Makes testing easier by isolating functionality.
Facilitates parallel development by different teams.
Reduces risk of bugs when changing one part.
✗ Cons
Initial design takes more time to plan and implement.
May introduce extra layers that add slight performance overhead.
Requires discipline to maintain clear boundaries.
Use when building medium to large applications where maintainability and scalability are important.
Avoid for very small scripts or prototypes where simplicity and speed are more important than structure.
Real World Examples
Amazon
Amazon separates its web interface, order processing logic, and database access to allow independent updates and scaling.
Netflix
Netflix uses separation of concerns to isolate streaming UI, recommendation algorithms, and data storage for better maintainability.
Uber
Uber separates rider app UI, trip management logic, and payment processing to handle complex workflows cleanly.
Code Example
The before code mixes validation, payment, and database logic in one class, making it hard to maintain.

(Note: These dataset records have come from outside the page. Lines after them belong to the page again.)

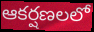
ఆకర్షణలలో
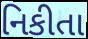
નિકીતા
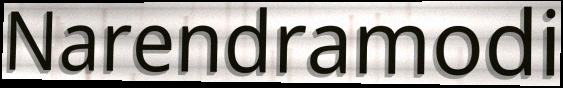
Narendramodi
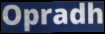
Opradh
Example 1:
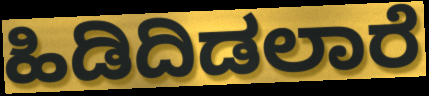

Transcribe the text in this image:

ಹಿಡಿದಿಡಲಾರೆ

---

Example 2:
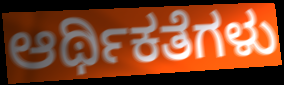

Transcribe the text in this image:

ಆರ್ಥಿಕತೆಗಳು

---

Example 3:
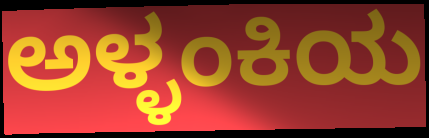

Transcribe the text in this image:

ಅಳ್ಳಂಕಿಯ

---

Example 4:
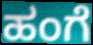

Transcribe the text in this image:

ಹಂಗೆ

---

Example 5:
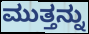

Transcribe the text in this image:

ಮುತ್ತನ್ನು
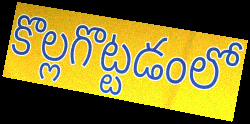
కొల్లగొట్టడంలో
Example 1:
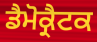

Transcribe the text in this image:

ਡੈਮੋਕ੍ਰੈਟਕ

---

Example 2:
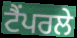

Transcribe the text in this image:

ਟੈਂਪਰਲੇ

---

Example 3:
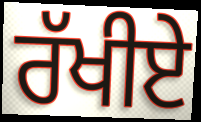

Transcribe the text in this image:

ਰੱਖੀਏ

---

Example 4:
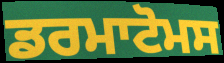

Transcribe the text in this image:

ਡਰਮਾਟੋਮਸ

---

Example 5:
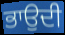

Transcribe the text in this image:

ਭਾਉਦੀ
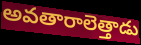
అవతారాలెత్తాడు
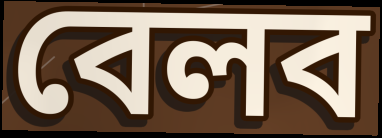
বেলব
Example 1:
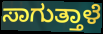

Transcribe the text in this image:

ಸಾಗುತ್ತಾಳೆ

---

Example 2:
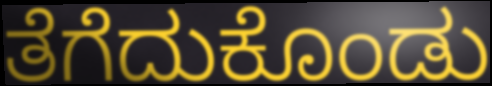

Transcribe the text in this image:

ತೆಗೆದುಕೊಂಡು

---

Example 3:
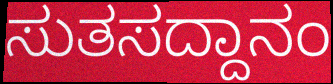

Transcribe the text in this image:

ಸುತಸದ್ದಾನಂ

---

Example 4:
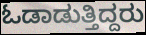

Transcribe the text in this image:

ಓಡಾಡುತ್ತಿದ್ದರು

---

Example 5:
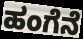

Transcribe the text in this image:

ಹಂಗೆನೆ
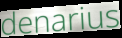
denarius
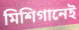
মিশিগানেই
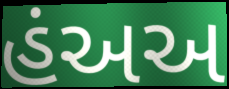
હંઅઅ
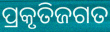
ପ୍ରକୃତିଜଗତ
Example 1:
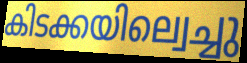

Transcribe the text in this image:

കിടക്കയില്വെച്ചു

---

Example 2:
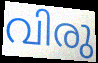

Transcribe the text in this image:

വിരു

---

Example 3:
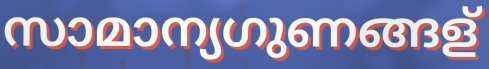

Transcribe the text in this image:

The after code separates these concerns into different classes, so each part can be changed independently.
LLD
### Before: No separation of concerns
class OrderProcessor:
    def process_order(self, order):
        print(f"Validating order {order}")
        # validation logic
        print(f"Charging payment for {order}")
        # payment logic
        print(f"Saving order {order} to database")
        # database logic

### After: Separation of concerns
class OrderValidator:
    def validate(self, order):
        print(f"Validating order {order}")
        # validation logic

class PaymentProcessor:
    def charge(self, order):
        print(f"Charging payment for {order}")
        # payment logic

class OrderRepository:
    def save(self, order):
        print(f"Saving order {order} to database")
        # database logic

class OrderProcessor:
    def __init__(self):
        self.validator = OrderValidator()
        self.payment = PaymentProcessor()
        self.repository = OrderRepository()

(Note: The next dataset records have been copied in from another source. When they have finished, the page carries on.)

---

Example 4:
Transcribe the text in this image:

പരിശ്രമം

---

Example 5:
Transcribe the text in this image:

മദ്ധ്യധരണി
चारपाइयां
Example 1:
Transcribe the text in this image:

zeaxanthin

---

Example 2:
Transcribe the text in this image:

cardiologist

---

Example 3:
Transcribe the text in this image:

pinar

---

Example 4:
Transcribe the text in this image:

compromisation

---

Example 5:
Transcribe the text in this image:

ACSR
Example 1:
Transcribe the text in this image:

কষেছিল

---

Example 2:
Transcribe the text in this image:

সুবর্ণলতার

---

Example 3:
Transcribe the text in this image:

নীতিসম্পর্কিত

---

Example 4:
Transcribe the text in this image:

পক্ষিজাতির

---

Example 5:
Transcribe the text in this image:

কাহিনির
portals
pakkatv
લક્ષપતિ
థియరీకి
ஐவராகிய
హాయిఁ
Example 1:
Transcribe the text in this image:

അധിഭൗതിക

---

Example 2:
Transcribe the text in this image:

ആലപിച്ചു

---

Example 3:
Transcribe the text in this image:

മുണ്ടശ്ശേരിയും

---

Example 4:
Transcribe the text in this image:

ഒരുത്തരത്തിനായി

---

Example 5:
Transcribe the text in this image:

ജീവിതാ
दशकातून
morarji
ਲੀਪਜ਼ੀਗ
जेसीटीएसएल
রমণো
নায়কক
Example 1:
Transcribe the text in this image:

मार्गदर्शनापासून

    def process_order(self, order):
        self.validator.validate(order)
        self.payment.charge(order)
        self.repository.save(order)
OutputSuccess
Alternatives
Monolithic design
All concerns are mixed in one codebase without clear boundaries.
Use when: Choose when building very simple or small applications where speed of development is critical.
Microservices
Separates concerns at the service level, splitting the system into independent deployable services.
Use when: Choose when the system is large, requires independent scaling, and teams are distributed.
Summary
Separation of concerns divides a system into parts that each handle a specific responsibility.
This makes code easier to understand, maintain, and test by isolating changes.
It is best used in medium to large systems where complexity needs to be managed.